The Bestfarmers.eco project, a digital platform that Sherpa CEO Xabi Uribetxebarria and I created with our respective teams, is going well. We want to highlight some of the best producers in the world, divided by country and category. For example, through a search you will be able to find out who are the best producers for vegetables, dairy products or meat in Japan, France or Brazil. We can do this thanks to the invaluable collaboration of many international chefs, who have altruistically acted as curators in their respective countries and have shared with us which are their favourite products, following certain criteria when assessing the producers, such as organoleptic characteristics, product traceability, mode of delivery... We have been very fortunate to collaborate with people like Gastón Acurio, Ana Roš, Joan Roca, Pascal Barbot, Grant Achatz, Heinz Reitbauer, Alex Atala and Andoni Luis Aduriz.

And how about your social projects – what is Jaki(N)?

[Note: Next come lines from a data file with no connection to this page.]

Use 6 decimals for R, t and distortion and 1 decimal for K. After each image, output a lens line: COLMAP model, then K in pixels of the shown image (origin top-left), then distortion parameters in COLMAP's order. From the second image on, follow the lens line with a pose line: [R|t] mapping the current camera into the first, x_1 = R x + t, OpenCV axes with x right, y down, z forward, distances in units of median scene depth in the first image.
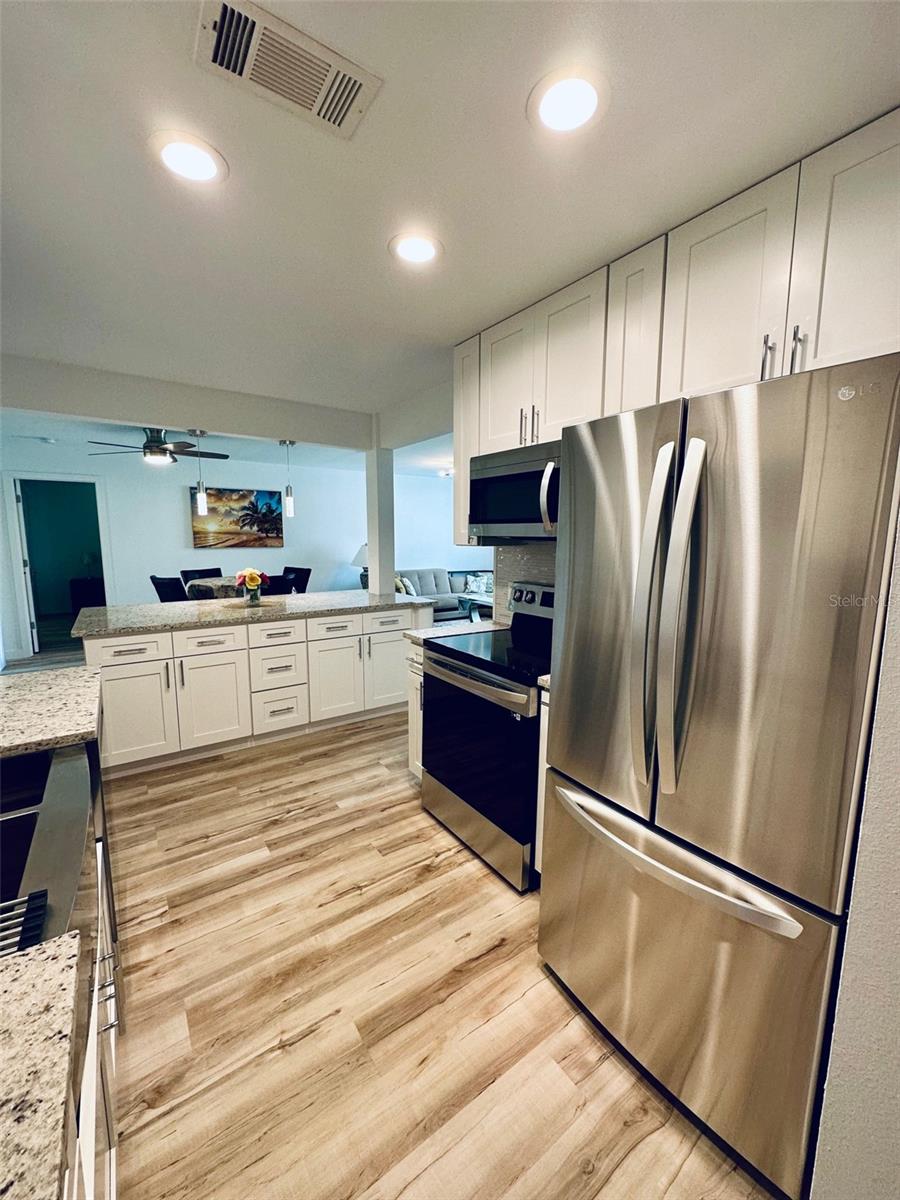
lens RADIAL K [[478.1, 0, 451.8], [0, 478.1, 599.1], [0, 0, 1]] dist [-0.003160, 0.000267]
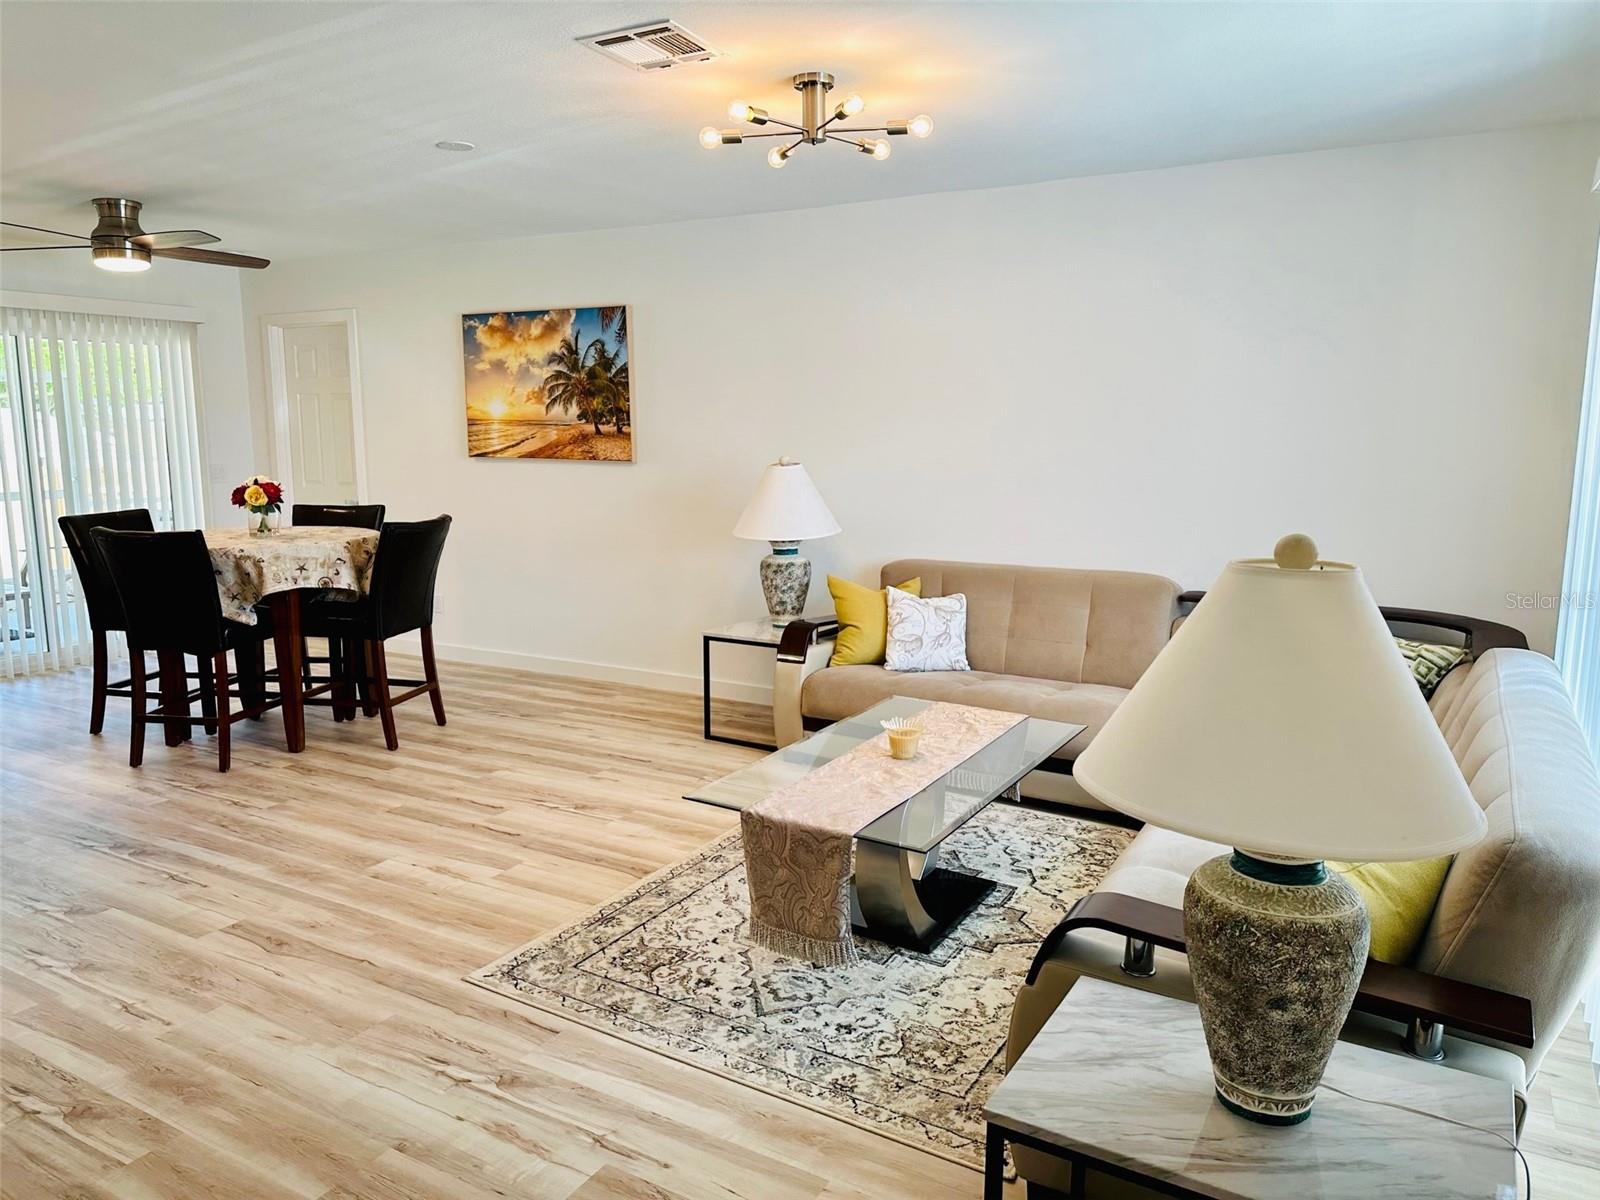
lens RADIAL K [[1118.3, 0, 827.5], [0, 1118.3, 625.0], [0, 0, 1]] dist [0.053867, -0.058030]
pose [[0.428809, 0.156570, -0.889724, 1.254137], [-0.122387, 0.985855, 0.114502, -0.266871], [0.895067, 0.059791, 0.441906, 1.993001]]
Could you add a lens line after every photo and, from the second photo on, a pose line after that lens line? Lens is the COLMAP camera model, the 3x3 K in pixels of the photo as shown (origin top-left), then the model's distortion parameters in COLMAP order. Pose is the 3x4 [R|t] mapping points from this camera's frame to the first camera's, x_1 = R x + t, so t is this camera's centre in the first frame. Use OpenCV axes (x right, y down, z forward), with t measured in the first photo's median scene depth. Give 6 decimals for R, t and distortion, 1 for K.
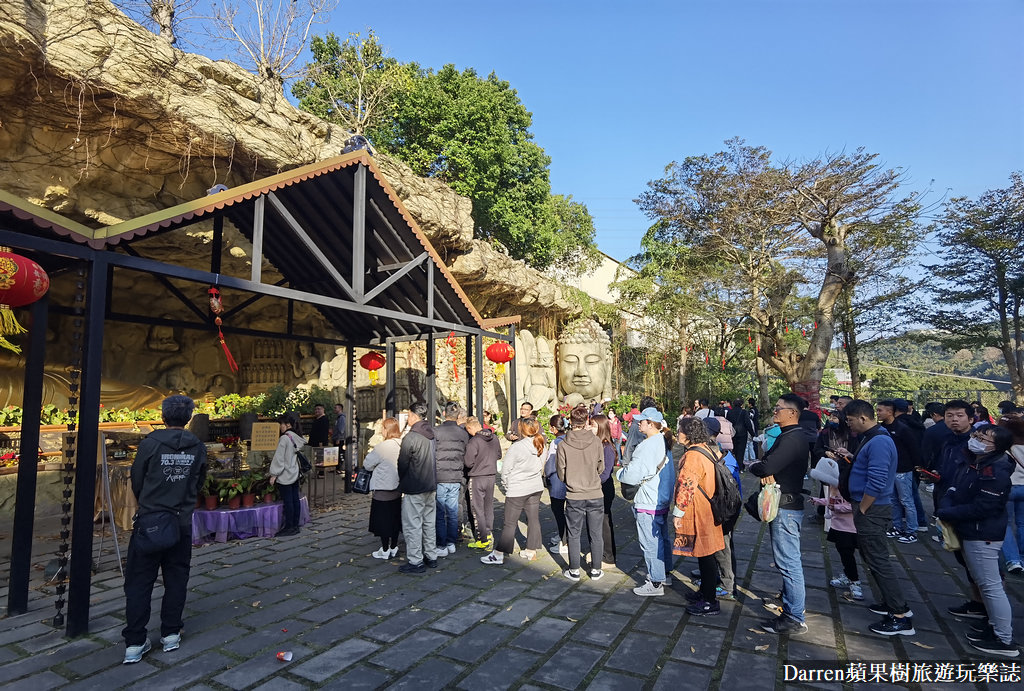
lens RADIAL K [[533.6, 0, 510.6], [0, 533.6, 351.1], [0, 0, 1]] dist [-0.049134, 0.020814]
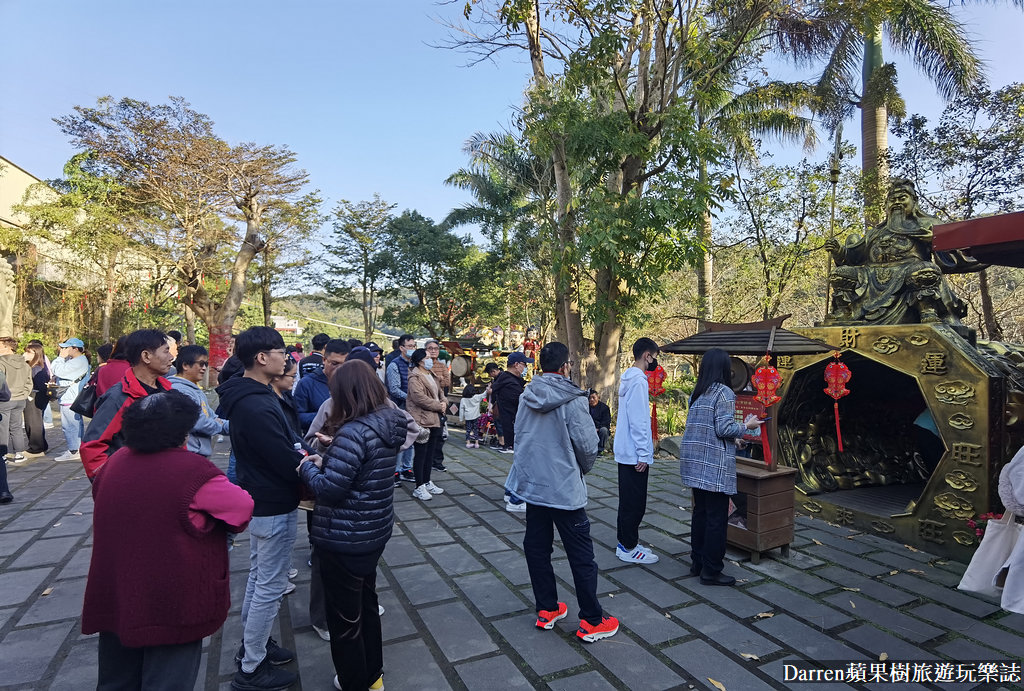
lens RADIAL K [[533.6, 0, 510.6], [0, 533.6, 351.1], [0, 0, 1]] dist [-0.049134, 0.020814]
pose [[0.569703, 0.003122, 0.821845, -0.064268], [-0.088895, 0.994360, 0.057844, -0.012788], [-0.817029, -0.106012, 0.566767, -0.227705]]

In 2017 we created ‘the other kitchen’, Jaki(N), a place where we could use our knowledge to contribute to society in different spheres and in conversation with other disciplines. It's about using the resources that we are lucky to have for a better society, about trying to ‘cook a better future’. We approach health with projects in different fields, such as the design of action plans for the nutrition of people with childhood obesity, diabetes, renal insufficiency, heart failure, intolerance and allergies. Together with specialists from Galdakao Public Hospital, we created a book with all this information. We recruited young talent from local catering schools to be part of the menu design group for public hospitals, and we created scholarships to redesign trays and more appropriate equipment for hospitals.